We believe that essential oils are provided by the Lord to support our health and well-being.
The Lord is our wisdom, protector and healer.
(Genesis 1:29-30, Ezekiel 47:12) 
1. Linda made the "Tea-Dab" for us because our baby had impetigo on his diaper area. This cleared it up very quickly, and it was harmless to my baby. - A.T.

2. I got aggressive with the Impetigo Tea-Dab blend and applied it undiluted to the infected wounds on my daughter's hands, but I diluted with a carrier oil when I applied it to the spot next to her lips. This stuff is amazing! She cleared right up.

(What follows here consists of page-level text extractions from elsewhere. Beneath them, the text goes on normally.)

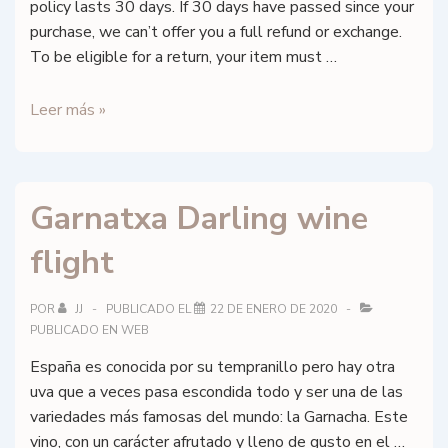
policy lasts 30 days. If 30 days have passed since your
purchase, we can’t offer you a full refund or exchange.
To be eligible for a return, your item must …
Política
Leer más »
de
reembolsos
y
Garnatxa Darling wine
devoluciones
flight
POR
JJ
PUBLICADO EL
22 DE ENERO DE 2020
PUBLICADO EN
WEB
España es conocida por su tempranillo pero hay otra
uva que a veces pasa escondida todo y ser una de las
variedades más famosas del mundo: la Garnacha. Este
vino, con un carácter afrutado y lleno de gusto en el …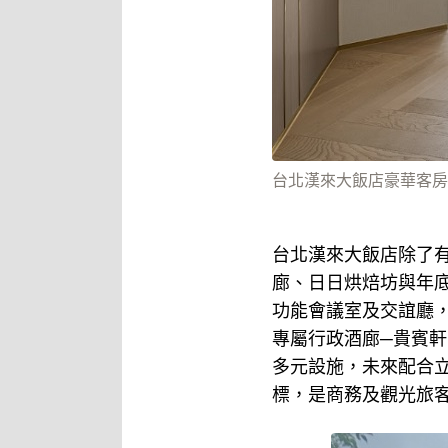
台北漢來大飯店豪華客房
台北漢來大飯店除了有
廊、日日烘焙坊與年底
功能會議室及交誼廳
專屬行政酒廊─貴賓
多元設施，未來配合立
標，是商務及觀光旅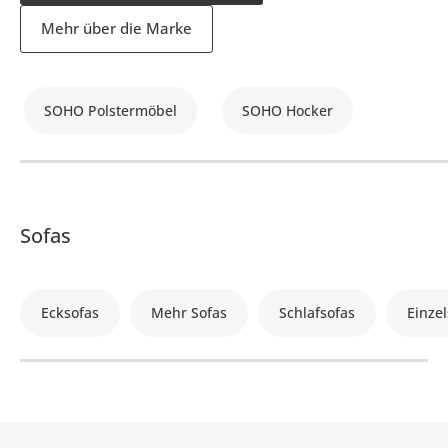
Mehr über die Marke
SOHO Polstermöbel
SOHO Hocker
Sofas
Ecksofas
Mehr Sofas
Schlafsofas
Einzel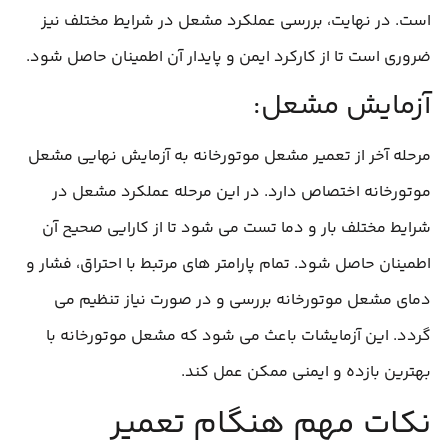
است. در نهایت، بررسی عملکرد مشعل در شرایط مختلف نیز
ضروری است تا از کارکرد ایمن و پایدار آن اطمینان حاصل شود.
آزمایش مشعل:
مرحله آخر از تعمیر مشعل موتورخانه به آزمایش نهایی مشعل
موتورخانه اختصاص دارد. در این مرحله عملکرد مشعل در
شرایط مختلف بار و دما تست می‌ شود تا از کارایی صحیح آن
اطمینان حاصل شود. تمام پارامتر های مرتبط با احتراق، فشار و
دمای مشعل موتورخانه بررسی و در صورت نیاز تنظیم می‌
گردد. این آزمایشات باعث می‌ شود که مشعل موتورخانه با
بهترین بازده و ایمنی ممکن عمل کند.
نکات مهم هنگام تعمیر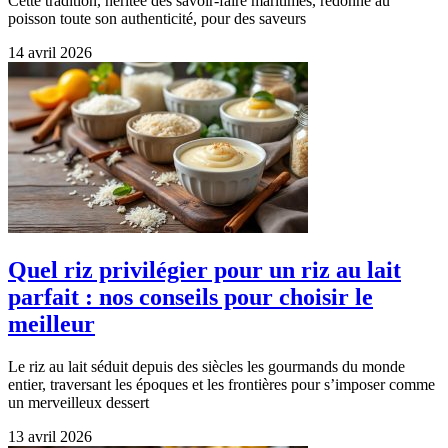
Cette tradition, héritée des savoir-faire maritimes, redonne au
poisson toute son authenticité, pour des saveurs
14 avril 2026
Quel riz privilégier pour un riz au lait
parfait : nos conseils pour choisir le
meilleur
Le riz au lait séduit depuis des siècles les gourmands du monde
entier, traversant les époques et les frontières pour s’imposer comme
un merveilleux dessert
13 avril 2026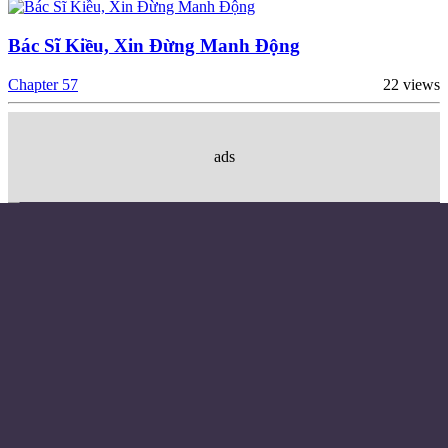
Bác Sĩ Kiều, Xin Đừng Manh Động
Chapter 57
22 views
ads
Điều khoản sử dụng
Chính sách bảo mật
Liên hệ đặt quảng cáo
Email:
© Copyright 2024 - Made with ❤️
Từ khóa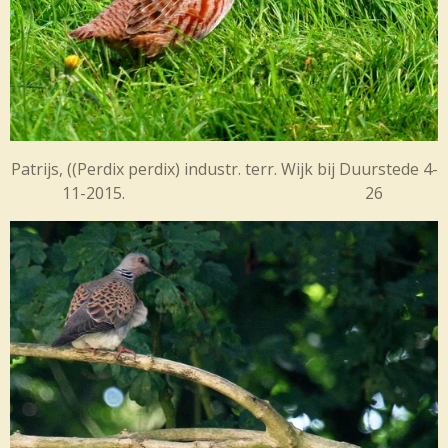
Patrijs, (
(Perdix perdix) industr. terr. Wijk bij Duurstede 4-
11-2015. 26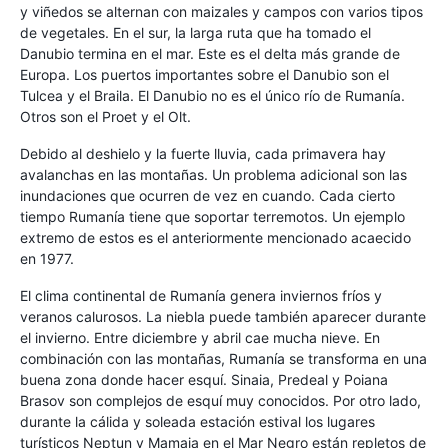
y viñedos se alternan con maizales y campos con varios tipos
de vegetales. En el sur, la larga ruta que ha tomado el
Danubio termina en el mar. Este es el delta más grande de
Europa. Los puertos importantes sobre el Danubio son el
Tulcea y el Braila. El Danubio no es el único río de Rumanía.
Otros son el Proet y el Olt.
Debido al deshielo y la fuerte lluvia, cada primavera hay
avalanchas en las montañas. Un problema adicional son las
inundaciones que ocurren de vez en cuando. Cada cierto
tiempo Rumanía tiene que soportar terremotos. Un ejemplo
extremo de estos es el anteriormente mencionado acaecido
en 1977.
El clima continental de Rumanía genera inviernos fríos y
veranos calurosos. La niebla puede también aparecer durante
el invierno. Entre diciembre y abril cae mucha nieve. En
combinación con las montañas, Rumanía se transforma en una
buena zona donde hacer esquí. Sinaia, Predeal y Poiana
Brasov son complejos de esquí muy conocidos. Por otro lado,
durante la cálida y soleada estación estival los lugares
turísticos Neptun y Mamaia en el Mar Negro están repletos de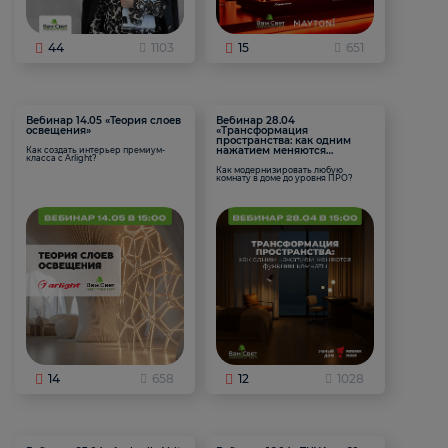
44
1103
15
651
Вебинар 14.05 «Теория слоев
Вебинар 28.04
освещения»
«Трансформация
пространства: как одним
нажатием меняются
Как создать интерьер премиум-
класса с Arlight?
функции комнаты
Как модернизировать любую
комнату в доме до уровня ПРО?
14
658
12
1028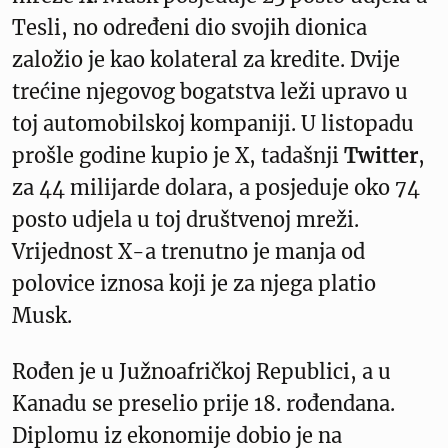
Tesli, no određeni dio svojih dionica
založio je kao kolateral za kredite. Dvije
trećine njegovog bogatstva leži upravo u
toj automobilskoj kompaniji. U listopadu
prošle godine kupio je X, tadašnji
Twitter
,
za 44 milijarde dolara, a posjeduje oko 74
posto udjela u toj društvenoj mreži.
Vrijednost X-a trenutno je manja od
polovice iznosa koji je za njega platio
Musk.
Rođen je u Južnoafričkoj Republici, a u
Kanadu se preselio prije 18. rođendana.
Diplomu iz ekonomije dobio je na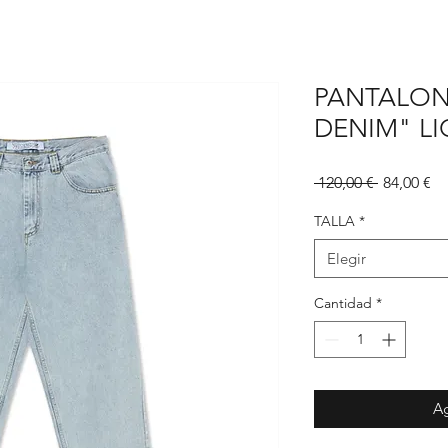
PANTALON
DENIM" LI
Precio
Pr
 120,00 € 
84,00 €
d
of
TALLA
*
Elegir
Cantidad
*
Ag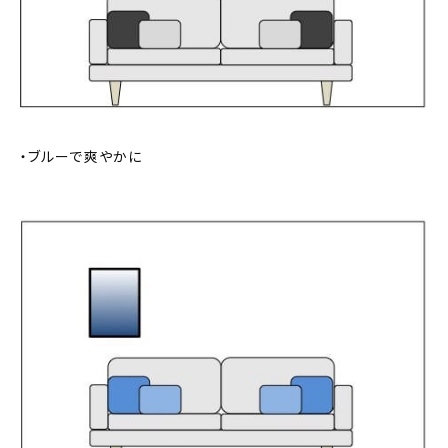
・ブルーで爽やかに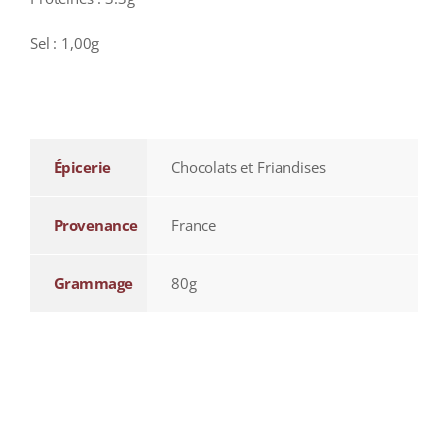
Sel : 1,00g
additional information
Épicerie
Chocolats et Friandises
Provenance
France
Grammage
80g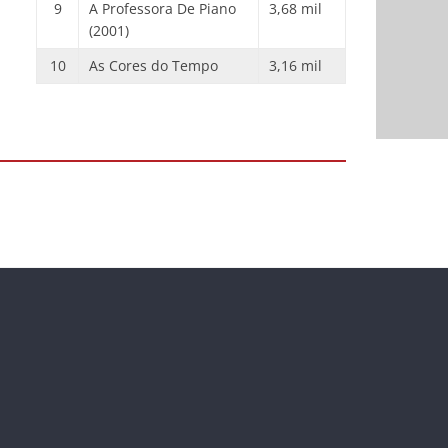
9
A Professora De Piano
3,68 mil
(2001)
10
As Cores do Tempo
3,16 mil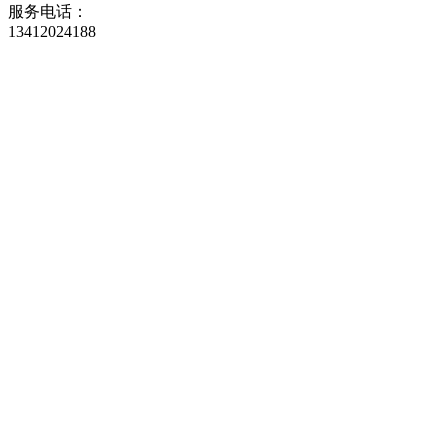
服务电话：
13412024188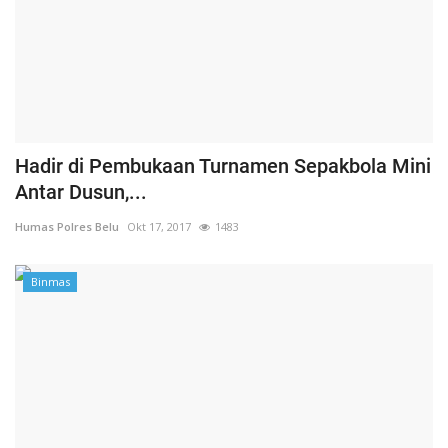
Hadir di Pembukaan Turnamen Sepakbola Mini
Antar Dusun,...
Humas Polres Belu
Okt 17, 2017
1483
Binmas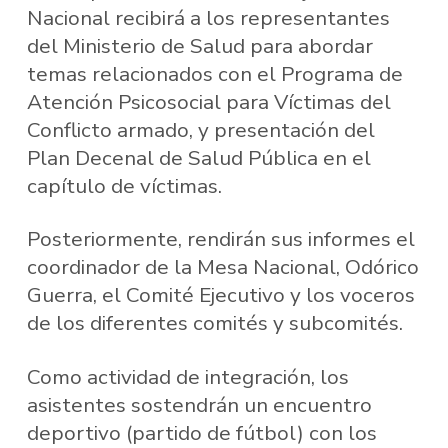
Nacional recibirá a los representantes
del Ministerio de Salud para abordar
temas relacionados con el Programa de
Atención Psicosocial para Víctimas del
Conflicto armado, y presentación del
Plan Decenal de Salud Pública en el
capítulo de víctimas.
Posteriormente, rendirán sus informes el
coordinador de la Mesa Nacional, Odórico
Guerra, el Comité Ejecutivo y los voceros
de los diferentes comités y subcomités.
Como actividad de integración, los
asistentes sostendrán un encuentro
deportivo (partido de fútbol) con los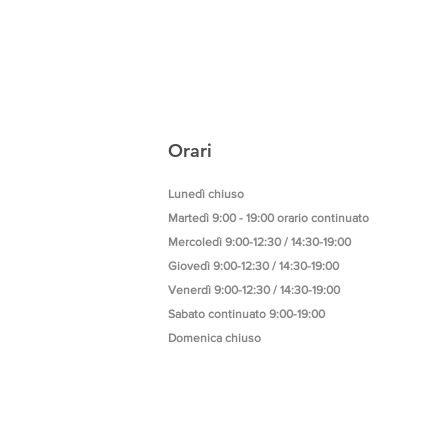
Orari
Lunedì chiuso
Martedì 9:00 - 19:00 orario continuato
Mercoledì 9:00-12:30 / 14:30-1
9:00
Giovedì 9:00
-
12:30 / 14:30
-
1
9:00
Venerdì 9:00-12:30 / 14:30-19:00
Sabato continuato 9:00-19:00
Domenica chiuso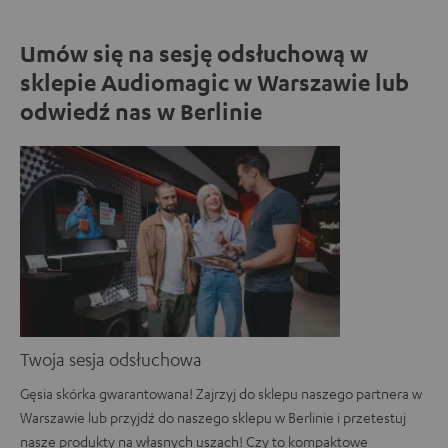
Umów się na sesję odsłuchową w
sklepie Audiomagic w Warszawie lub
odwiedź nas w Berlinie
Twoja sesja odsłuchowa
Gęsia skórka gwarantowana! Zajrzyj do sklepu naszego partnera w
Warszawie lub przyjdź do naszego sklepu w Berlinie i przetestuj
nasze produkty na własnych uszach! Czy to kompaktowe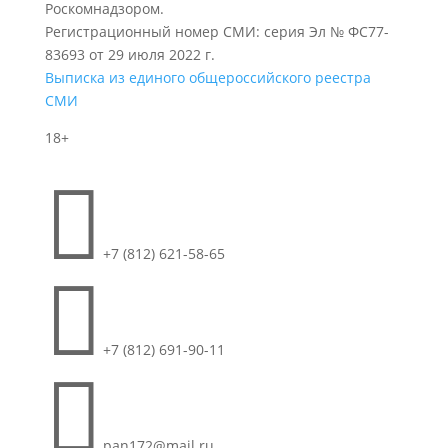
Роскомнадзором.
Регистрационный номер СМИ: серия Эл № ФС77-
83693 от 29 июля 2022 г.
Выписка из единого общероссийского реестра
СМИ
18+

+7 (812) 621-58-65

+7 (812) 691-90-11

pan172@mail.ru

3. Out of nowhere, our young daughter got impetigo on her neck, back and chest. The Impetigo Tea-Dab blend worked almost overnight. In less than a week, it was completely gone. - Linda

4. Thank you for great products and giving us hope. The Impetigo Tea Dab worked miracles, took the pain and swelling away immediately and I'm watching and waiting (recording too as it's been a battle for years trying to clear it up) to see when and if it will even return. I will definitely let you know. - Jennifer

Avoid contact with the eyes and other sensitive areas. Essential oils are both lipophilic and hydrophobic. Lipophilic means they are attracted to fat— like the membranes of your eyes and skin. They are also hydrophobic, meaning they do not like water. Applying a carrier oil will create another fat for the essential oil to be attracted to other than the membranes of the eyes or skin. Tisserand suggests: "With essential oils, fatty oil has been suggested as an appropriate first aid treatment, though the advantage of saline [eyewash] is that the eyes can be continually flushed, and this is less easy with fatty oil.” We are not aware of a case where essential oil in the eyes caused permanent injury or long-term discomfort, but if you feel concerned, please call your health care provider. 
Tisserand, Robert; Young, Rodney, Essential Oil Safety: A Guide for Health Care Professionals, Elsevier Health Sciences UK 2nd Edition 2014. Worwood, Valerie, Aromatherapy for the Healthy Child, 2000, pages 173-174.